Keep every line of the data below that has the string "high" and present those lines.
*** Opening of Available records ***
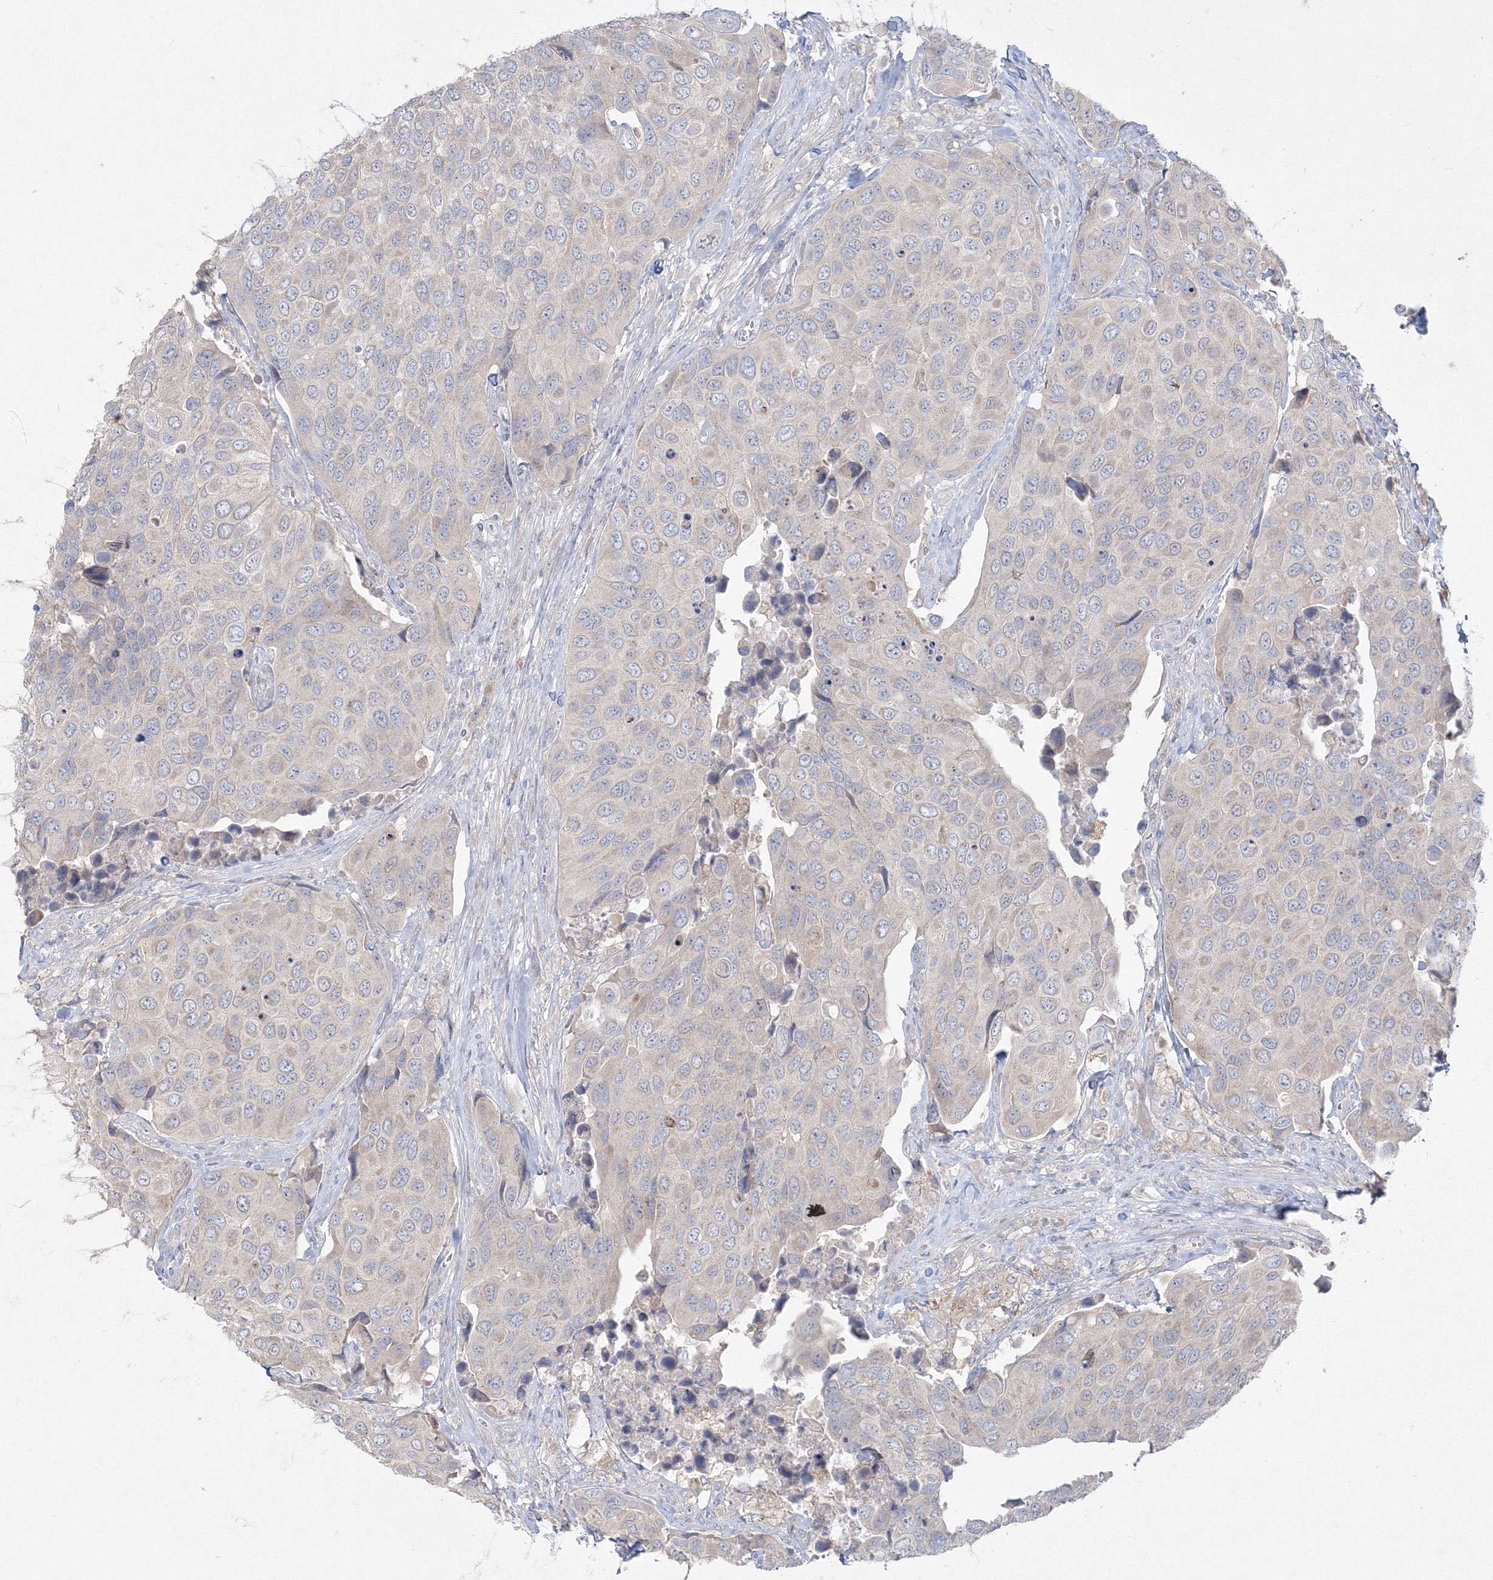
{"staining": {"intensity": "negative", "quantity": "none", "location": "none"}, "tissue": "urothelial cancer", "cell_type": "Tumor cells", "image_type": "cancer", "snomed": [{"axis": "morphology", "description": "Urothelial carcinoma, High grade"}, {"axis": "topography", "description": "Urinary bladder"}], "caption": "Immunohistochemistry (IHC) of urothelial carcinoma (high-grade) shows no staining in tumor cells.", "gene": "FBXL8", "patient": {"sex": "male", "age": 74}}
*** Close of Available records ***
*** Opening of Available records ***
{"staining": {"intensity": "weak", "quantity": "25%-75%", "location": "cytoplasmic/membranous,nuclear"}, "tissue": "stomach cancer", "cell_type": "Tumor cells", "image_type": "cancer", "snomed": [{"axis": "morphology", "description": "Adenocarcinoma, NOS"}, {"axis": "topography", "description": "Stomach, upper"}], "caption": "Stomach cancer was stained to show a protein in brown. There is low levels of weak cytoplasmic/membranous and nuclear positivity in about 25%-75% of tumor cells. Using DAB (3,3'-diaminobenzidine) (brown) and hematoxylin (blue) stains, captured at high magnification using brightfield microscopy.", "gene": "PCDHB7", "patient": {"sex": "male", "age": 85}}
*** Close of Available records ***
*** Opening of Available records ***
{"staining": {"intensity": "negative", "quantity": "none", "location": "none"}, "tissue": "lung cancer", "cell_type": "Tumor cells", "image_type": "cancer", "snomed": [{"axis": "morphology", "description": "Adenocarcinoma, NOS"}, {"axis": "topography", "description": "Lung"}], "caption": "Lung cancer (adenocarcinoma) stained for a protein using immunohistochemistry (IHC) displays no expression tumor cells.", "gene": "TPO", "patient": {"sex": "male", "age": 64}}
*** Close of Available records ***
Answer for the task:
{"staining": {"intensity": "negative", "quantity": "none", "location": "none"}, "tissue": "urothelial cancer", "cell_type": "Tumor cells", "image_type": "cancer", "snomed": [{"axis": "morphology", "description": "Urothelial carcinoma, High grade"}, {"axis": "topography", "description": "Urinary bladder"}], "caption": "Immunohistochemistry (IHC) of urothelial carcinoma (high-grade) shows no staining in tumor cells.", "gene": "FBXL8", "patient": {"sex": "male", "age": 74}}
{"staining": {"intensity": "weak", "quantity": "25%-75%", "location": "cytoplasmic/membranous,nuclear"}, "tissue": "stomach cancer", "cell_type": "Tumor cells", "image_type": "cancer", "snomed": [{"axis": "morphology", "description": "Adenocarcinoma, NOS"}, {"axis": "topography", "description": "Stomach, upper"}], "caption": "Stomach cancer was stained to show a protein in brown. There is low levels of weak cytoplasmic/membranous and nuclear positivity in about 25%-75% of tumor cells. Using DAB (3,3'-diaminobenzidine) (brown) and hematoxylin (blue) stains, captured at high magnification using brightfield microscopy.", "gene": "PCDHB7", "patient": {"sex": "male", "age": 85}}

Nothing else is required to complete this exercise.